Ultrasonic cleaner for eyeglasses
July 22, 2022 11:21 AM   Subscribe

I was looking at inexpensive ultrasonic cleaners for eyeglasses on Amazon, but also saw a note from NYTimes Wirecutter that warned that ultrasonic cleaners may damage / scratch glasses. Do you use one? Which won? Any problems?
posted by GernBlandston to Shopping (7 answers total) 3 users marked this as a favorite
 
I read that warning on the Wirecutter too. Said yolo and bought a cheap one off amazon. I've been using it for several months without any issue. Every few days I put one drop of dish soap in with some lukewarm water, put my glasses in, cover them with the water, and turn it on. They come out perfect. You need a microfiber cloth on hand to dry them.
posted by Pacrand at 12:04 PM on July 22, 2022


Ditto cheap Amazon ultrasonic cleaner. No issues with scratching anything. Dish soap or hand soap works fine. Clean cloth to dry them. Tip: use hot water. They dry faster when you are done. Also use it to clean fountain pen nibs, dental appliances, metal/plastic watch bands, etc.
posted by seanmpuckett at 12:35 PM on July 22, 2022


Careful using hot water if you have a plastic frame.
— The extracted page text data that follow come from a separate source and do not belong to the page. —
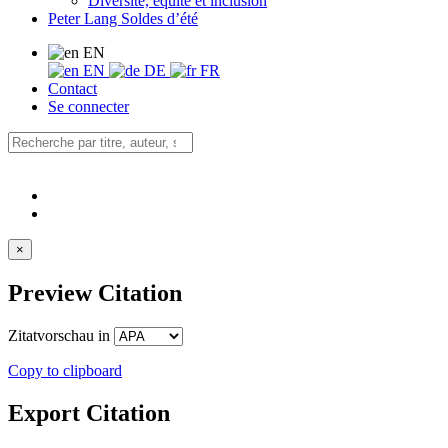
Diversité, équité et inclusion
Peter Lang Soldes d’été
EN
EN
DE
FR
Contact
Se connecter
×
Preview Citation
Zitatvorschau in
Copy to clipboard
Export Citation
It may deteriorate the plastic.
posted by bluefrog at 1:00 PM on July 22, 2022


The last time I was at the eyeglass place, they put my 2-year-old glasses in their ultrasonic cleaner.

What happened was the coating on the lenses, which being 2 years old had gotten some microscratches in them, crackled and flaked off over the next couple hours (but not all of it, leaving a crackled finish). I went back and complained but they gave me a lame "that happens sometimes, well it's a good thing you got new glasses" response.
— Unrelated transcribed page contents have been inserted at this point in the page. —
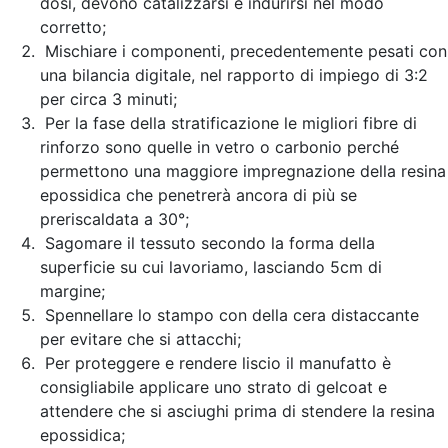
dosi, devono catalizzarsi e indurirsi nel modo
corretto;
Mischiare i componenti, precedentemente pesati con
una bilancia digitale, nel rapporto di impiego di 3:2
per circa 3 minuti;
Per la fase della stratificazione le migliori fibre di
rinforzo sono quelle in vetro o carbonio perché
permettono una maggiore impregnazione della resina
epossidica che penetrerà ancora di più se
preriscaldata a 30°;
Sagomare il tessuto secondo la forma della
superficie su cui lavoriamo, lasciando 5cm di
margine;
Spennellare lo stampo con della cera distaccante
per evitare che si attacchi;
Per proteggere e rendere liscio il manufatto è
consigliabile applicare uno strato di gelcoat e
attendere che si asciughi prima di stendere la resina
epossidica;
So, it wasn't so much the ultrasonic cleaner damaged the glasses, but glasses with minor damage can have that damage increased by the vibrations.
posted by AzraelBrown at 1:05 PM on July 22, 2022 [2 favorites]


I don't clean my glasses in mine, but things I put in move around. It's possible that glasses might end up lens-down, and this would very likely scratch them.
posted by AugustusCrunch at 1:21 PM on July 22, 2022


I've been using a cheap Magnasonic to clean my eye and sunglasses for a decade. Zero scratches. Similarly to AzraelBrown's observation, I did notice that if the coating is damaged ultrasonic cleaning seemed to accelerate the coating loss, but that only happened to one pair of glasses out of a half dozen.

I "dry" the glasses with compressed air when I am done.
posted by MagnificentVacuum at 1:33 PM on July 22, 2022


Anecdatally only, the last pair of glasses that I regularly used in an ultrasonic cleaner suffered from lens coating loss and the frames went weirdly white and matte around the ears, but as above, how much of that was the ultrasonic cleaner and how much of it was cheap already damaged lenses and frames?

I use an old toothbrush to gently clean the accumulated inter lens and frame muck out now.